Body Work by Sara Paretsky: A review

V.I. Warshawski, Sara Paretsky's Chicago private detective, is one tough woman. Those bad guys who try to intimidate her soon learn that such tactics only strengthen her resolve. She takes a licking and keeps on ticking, and she never, ever gives up on a client.

The opening of this latest book, Body Work, finds V.I. at a club in Chicago where a performance artist who bills herself as the Body Artist is doing her thing. Her "thing" involves appearing naked on stage and allowing members of the audience to draw or write on her body. Everything proceeds about as you would expect in the circumstances until a young woman who is obviously a talented artist starts to draw. What she draws is a woman's face surrounded by flames and by an enigmatic symbol. Her drawing seems to enrage a young Iraq War veteran in the audience who reacts violently before his friends can calm him. A few days later, the woman who drew the picture lies dying in the alley near the club, after having been shot. She is cradled in her dying moments by V.I. Warshawski.

Soon, the police go to arrest the young man who had been disturbed by the drawings. But when they get there, they find him unconscious with a gun that proves to be the murder weapon on his pillow. He remains unconsious and is taken to the hospital under police custody. Did he try to commit suicide or was he deliberately poisoned, causing his coma? And has he been framed for the woman's murder?

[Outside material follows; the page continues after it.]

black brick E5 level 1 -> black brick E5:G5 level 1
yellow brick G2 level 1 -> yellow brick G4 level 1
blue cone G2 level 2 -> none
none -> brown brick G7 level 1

The man's parents believe he would have been incapable of shooting the woman and they hire V.I. to prove that. As she digs into the case, she finds that the woman who died had an older sister who died in Iraq while working for one of the contractors there. Was there a connection between this older sister and the suspect in the sister's murder?

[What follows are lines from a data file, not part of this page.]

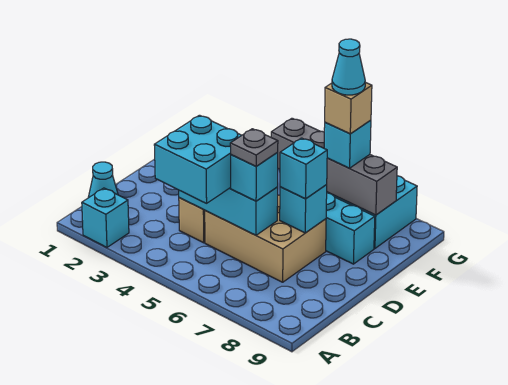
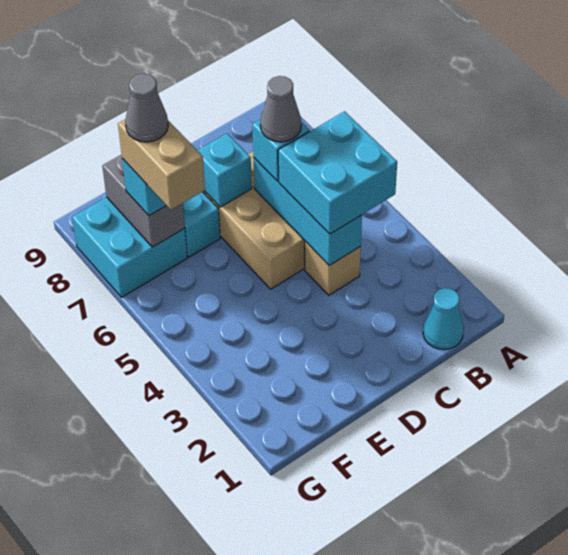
cyan brick A2 level 1 -> none
grey plate C6 level 4 -> grey cone C6 level 4
cyan brick D7 level 3 -> none
grey brick F5:F8 level 2 -> grey brick F7:F8 level 2
tan brick F7 level 4 -> tan brick F6:F7 level 4
cyan cone F7 level 5 -> grey cone F7 level 5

Things get more and more complicated when Warshawski uncovers evidence that the death in Iraq may not have been what it first seemed and she finds that the dead sisters came from a dysfunctional family that has suffered multiple tragedies. Were they all somehow related?

This is a complicated story that seems ripped right out of today's headlines about the Iraq war and the role of contractors in it.

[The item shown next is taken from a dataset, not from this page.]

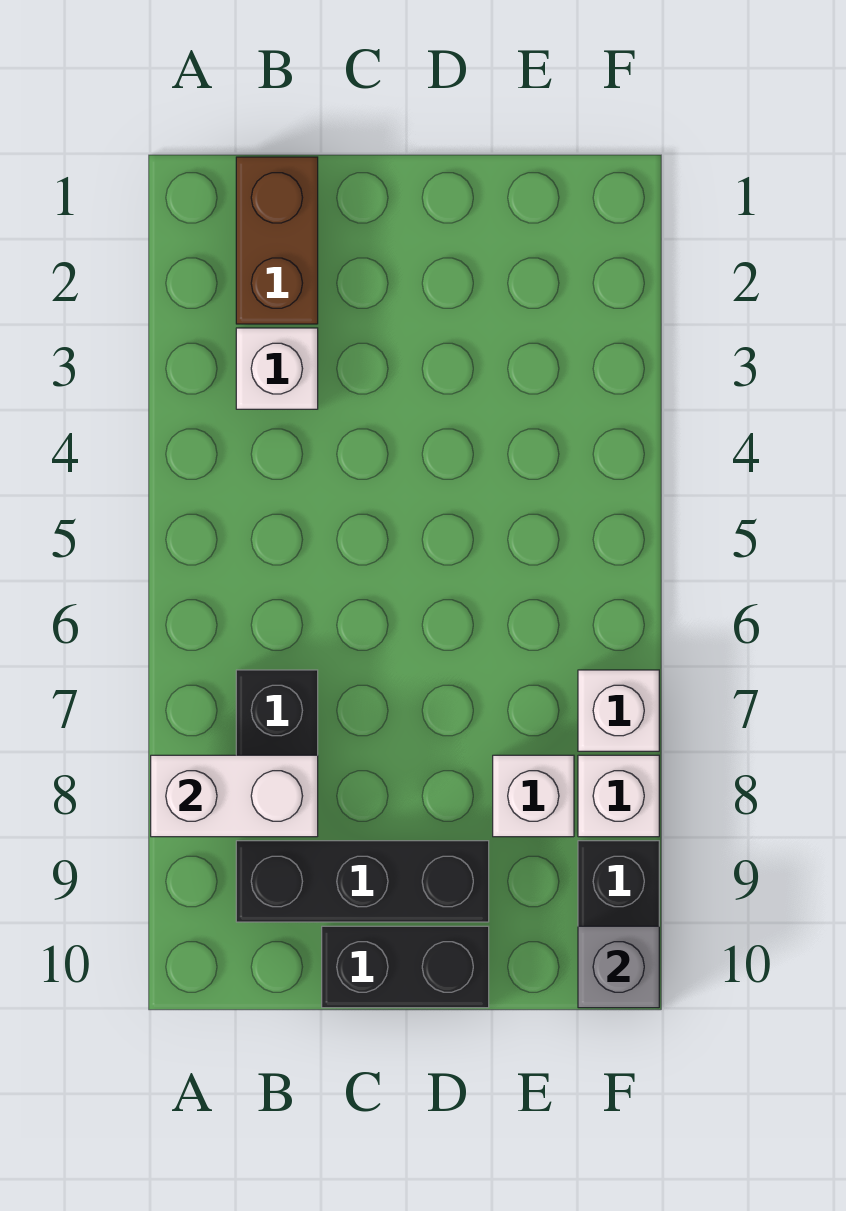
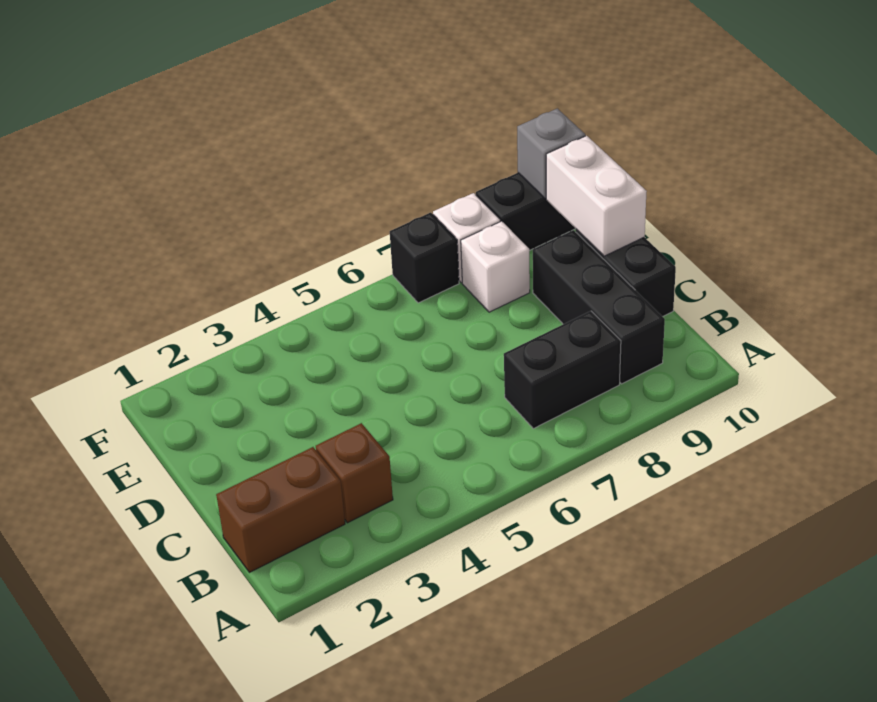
white brick A8:B8 level 2 -> white brick D10:E10 level 2
white brick B3 level 1 -> brown brick B3 level 1
white brick F7 level 1 -> black brick F7 level 1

Paretsky and her alter ego, Warshawski, have a strong interest in and concern about issues related to women, especially violence against women, and that concern is woven through this story. Paretsky skillfully keeps the reader guessing until very near the end and then she brings all the disparate strands of the story together to create the complete picture.

The problem is that the bad guys here are very rich people and very rich people tend to buy their way out of trouble. In the end, Warshawski is able to serve her client well and bring about a kind of justice, but not enough. One is left not really wanting the book to end and wanting very much to know what Warshawski's next case will be.